Summarize the mailing-list post below in two sentences.

# SELECTED EXTRACT:
- - -

[openstack-dev] [Nova] [Gantt][Scheduler-split] Why we need a Smart Placement Engine as a Service! (was: Scheduler split status (updated))

Yathiraj Udupi (yudupi) Mon, 14 Jul 2014 19:27:04 -0700

Hi all,

Adding to the interesting discussion thread regarding the scheduler split and 
its importance, I would like to pitch in a couple of thoughts in favor of 
Gantt.  It was in the Icehouse summit in HKG in one of the scheduler design 
sessions, I along with a few others (cc’d) pitched a session on Smart Resource 
Placement 
(https://etherpad.openstack.org/p/NovaIcehouse-Smart-Resource-Placement), where 
we pitched for a  Smart Placement Decision Engine  as a Service , addressing 
cross-service scheduling as one of the use cases.  We pitched the idea as to 
how a stand-alone service can act as a  smart resource placement engine, (see 
figure: 
https://docs.google.com/drawings/d/1BgK1q7gl5nkKWy3zLkP1t_SNmjl6nh66S0jHdP0-zbY/edit?pli=1)

- - -

# DATA TO EXAMINE:
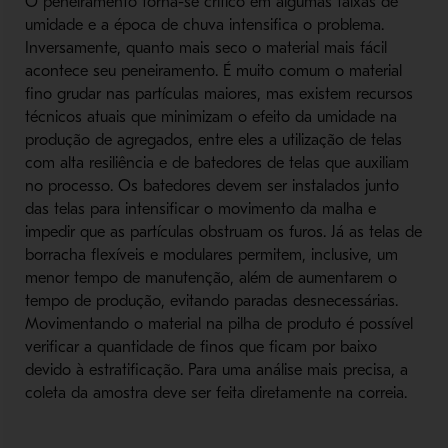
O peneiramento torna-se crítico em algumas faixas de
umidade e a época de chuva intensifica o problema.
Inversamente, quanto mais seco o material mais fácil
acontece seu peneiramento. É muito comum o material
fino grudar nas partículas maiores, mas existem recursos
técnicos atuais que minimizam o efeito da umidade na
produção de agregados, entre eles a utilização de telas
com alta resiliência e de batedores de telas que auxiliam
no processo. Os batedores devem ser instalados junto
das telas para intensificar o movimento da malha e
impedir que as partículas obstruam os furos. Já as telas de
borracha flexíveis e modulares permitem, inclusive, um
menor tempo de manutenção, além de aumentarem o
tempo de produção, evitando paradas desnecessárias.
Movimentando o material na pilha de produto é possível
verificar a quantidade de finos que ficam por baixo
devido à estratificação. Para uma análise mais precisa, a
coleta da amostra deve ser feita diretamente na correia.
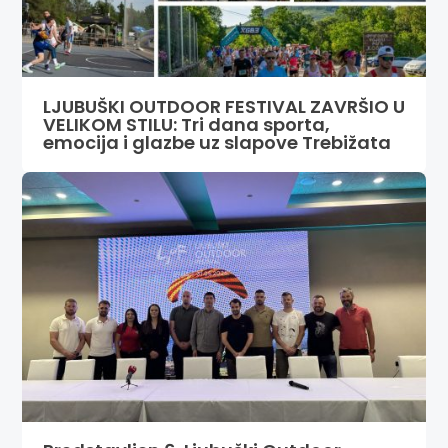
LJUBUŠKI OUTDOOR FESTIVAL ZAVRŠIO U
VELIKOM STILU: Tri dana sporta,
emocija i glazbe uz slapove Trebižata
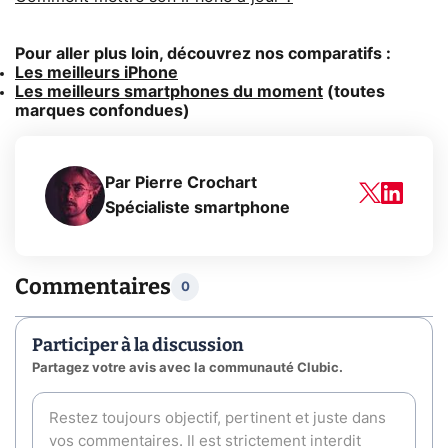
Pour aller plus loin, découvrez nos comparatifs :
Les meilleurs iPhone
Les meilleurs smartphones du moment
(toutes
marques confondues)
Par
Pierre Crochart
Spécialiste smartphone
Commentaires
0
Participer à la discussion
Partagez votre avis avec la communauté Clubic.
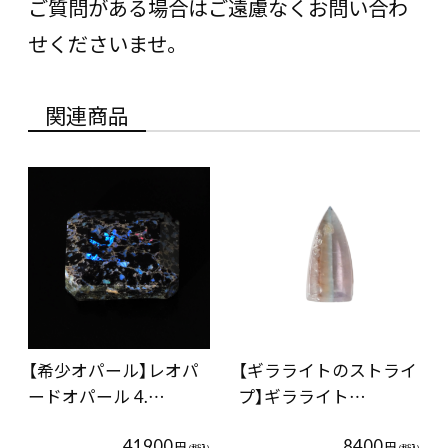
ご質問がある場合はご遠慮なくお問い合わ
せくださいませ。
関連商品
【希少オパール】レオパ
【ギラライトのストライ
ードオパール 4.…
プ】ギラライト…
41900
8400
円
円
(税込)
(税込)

- - -

# ANSWER AREA:
Yathiraj Udupi joins the openstack-dev discussion on the scheduler split to offer thoughts in favor of Gantt. He recalls that at the Icehouse summit in HKG, he and a few others pitched a session on Smart Resource Placement, proposing a Smart Placement Decision Engine as a Service, a stand-alone service acting as a smart resource placement engine, with cross-service scheduling as one use case.